> _Fragmento del documento_:
- - - - -
CÓMO SER LIBRE
Por Ándrés D’Alessio

Aunque debiera ser lo contrario, no me resulta fácil escribir algo sobre los cincuenta años del Colegio al que ingresé hace cuarenta, donde conocí a mi mujer y al que han ido siete de mis hijos.
El D’Elía siempre significó una prueba. Lo era el solo hecho de ingresar, frente a la fama de excelencia que tenía en San Miguel; lo era el largo del pelo que debíamos guardar, en la época en que dejárselo un poco largo comenzaba a estar de moda; lo era nuestro atuendo obligatorio, el “ferretero” que siguen luciendo los alumnos de hoy, con camisa blanca y cuello abrochado sin corbata, al cual, aunque nos gustaba usar saco con dos tajitos cuando podíamos, yo no dejaba nunca de usar si iba a buscar a mi madre al “Nacional”, que se acababa de crear con fuerte antagonismo a nuestra escuela.
- - - - -
> _Datos_:
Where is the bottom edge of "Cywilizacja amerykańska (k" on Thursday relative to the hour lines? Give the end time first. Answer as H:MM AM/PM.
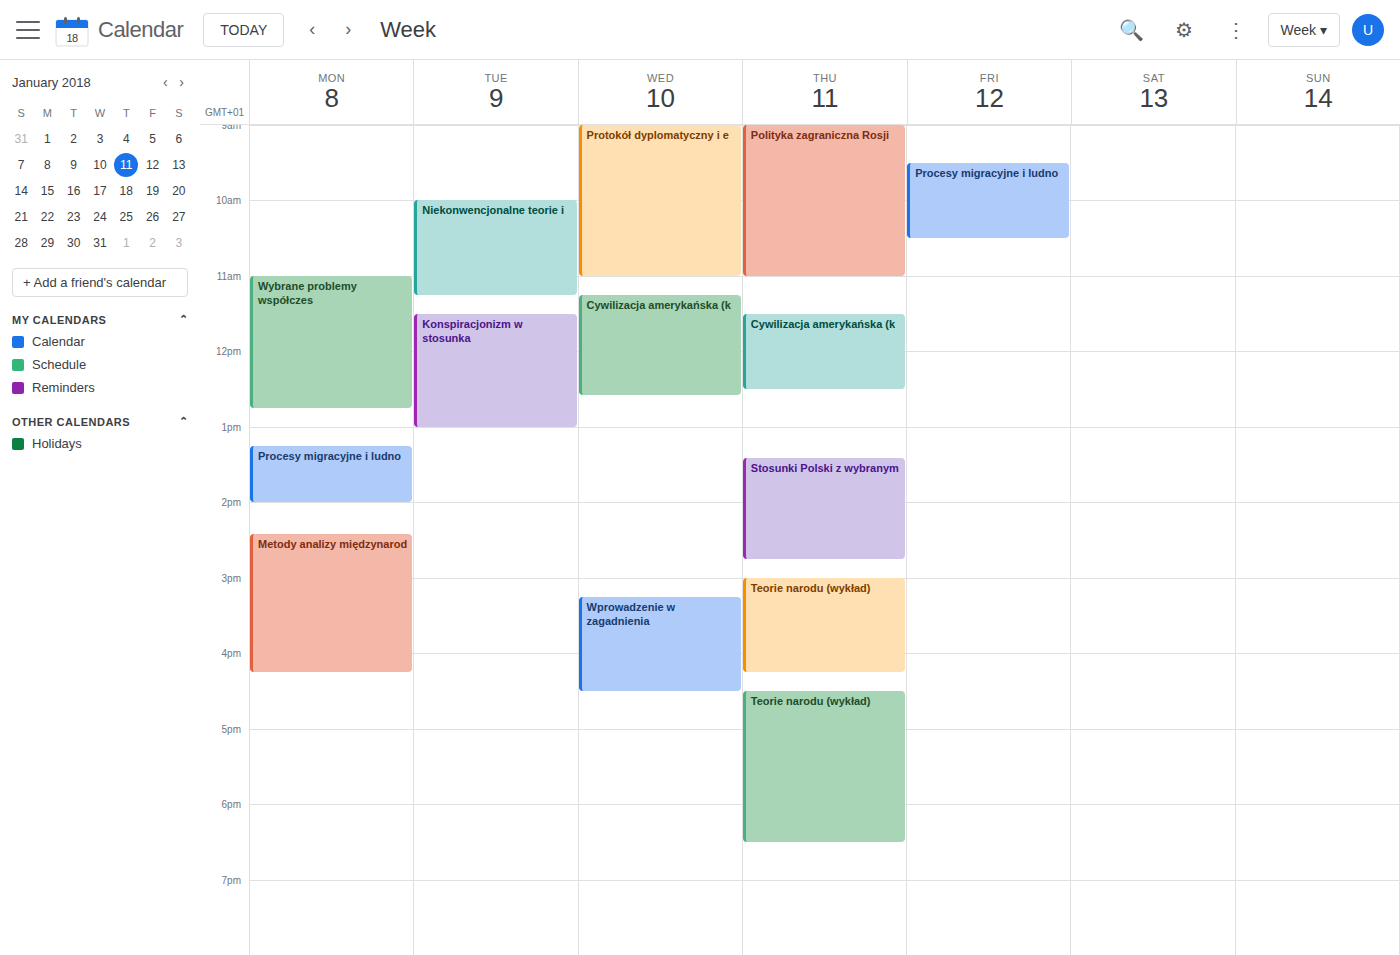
- - - - -
> _Consigna escrita 1_: Según el fragmento sobre el Colegio D’Elía, ¿cuántos de los hijos de quien escribe han ido a ese colegio?
> _Consigna escrita 2_: Enumera todo lo que, según el fragmento sobre el Colegio D’Elía, constituía una prueba en ese colegio.

> _Respuesta correcta 1_: Siete.

> _Respuesta correcta 2_:
- El solo hecho de ingresar
- El largo del pelo que debían guardar
- El atuendo obligatorio, el “ferretero”